I did... say the law changed, so you're preaching to the choir on that point.
I wanted to make sure we were on the same page, because many others on your side are
not on the same page.
I am glad you agree--at least
one of you is honest!
Irrelevant to the matter about God's creation involving eating healthy vs. eating unhealthy.
1. Either way, it's beside the point, because the discussion centers around sin and righteousness, not health.
2. The healthiest way to eat was given in Genesis 1--vegetables and fruit.
This is being discovered by science now--eating low protein activates SIRT2 anti-aging pathway, flooding your body with amino acids shuts that pathway down temporarily (as long as you're eating that way).
The "healthiest" way to eat was NOT outlined at Sinai.
The 'hinge point' of this argument among my Christian brethren today is, that blessing unhealthy food in the name of Lord Jesus Christ will miraculously make it healthy to eat, as if something chemically got altered in the food. That simply is not so.
I don't think that is the discussion. The discussion, to me, is about "God's will", and whether people are permitted to eat foods that had been designated "unclean".
And those who say it does get altered grossly abuse... the Acts 10 Scripture about God telling Peter to take and eat of the blanket of unhealthy animals. God was simply using the blanket of unhealthy animals as a symbol to not call Gentiles unclean.
I know and appreciate where you're coming from, but I think you're missing something: the Jewish Christians, afterward, came and confronted Peter
about having eaten with Gentiles. The vision meant the Gentiles were accepted AS THEY ARE, WITH THEIR DIET, and, since Jesus already commanded, "Eat what ever is set before you", that command meant that Peter was to eat with the Gentiles their diet of unclean foods, that that Law had been done away with just as many other laws had been. The main point today is glorifying the Lord Jesus (which was what Peter was engaged in doing while at Cornelius's house), not foods you eat, therefore, "whether you eat or drink or what ever you do, do all for the glory of God". Why else would God have indicated the cleanness of the Gentiles by telling Peter to get up and eat with them? Why would God not have chosen some other practice of theirs which God DOES NOT accept (eg, idolatry)?
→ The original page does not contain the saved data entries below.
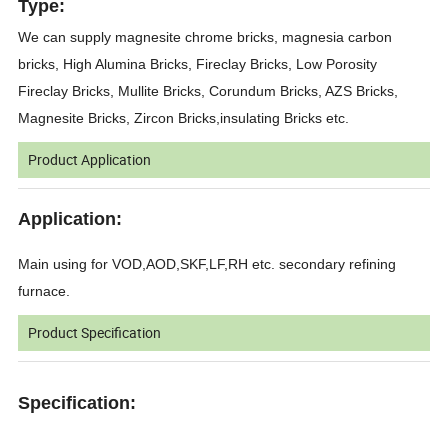
Type:
We can supply magnesite chrome bricks, magnesia carbon
bricks, High Alumina Bricks, Fireclay Bricks, Low Porosity
Fireclay Bricks, Mullite Bricks, Corundum Bricks, AZS Bricks,
Magnesite Bricks, Zircon Bricks,insulating Bricks etc.
Product Application
Application:
Main using for VOD,AOD,SKF,LF,RH etc. secondary refining
furnace.
Product Specification
Specification:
Also, we're not free from dietary restrictions to indulge, as Paul says in Galatians 5, but we're free from restrictions to serve one another by the faith that God's Holy Spirit works in our hearts, which is God's righteousness, not our own righteousness we work from the knowledge of good and evil/the Law. We are saved, and we are to know the Lord, and live before Him, and these matters (observance of days, dietary restrictions) are
personal between us and the Lord, not general rules for us to push on everyone else.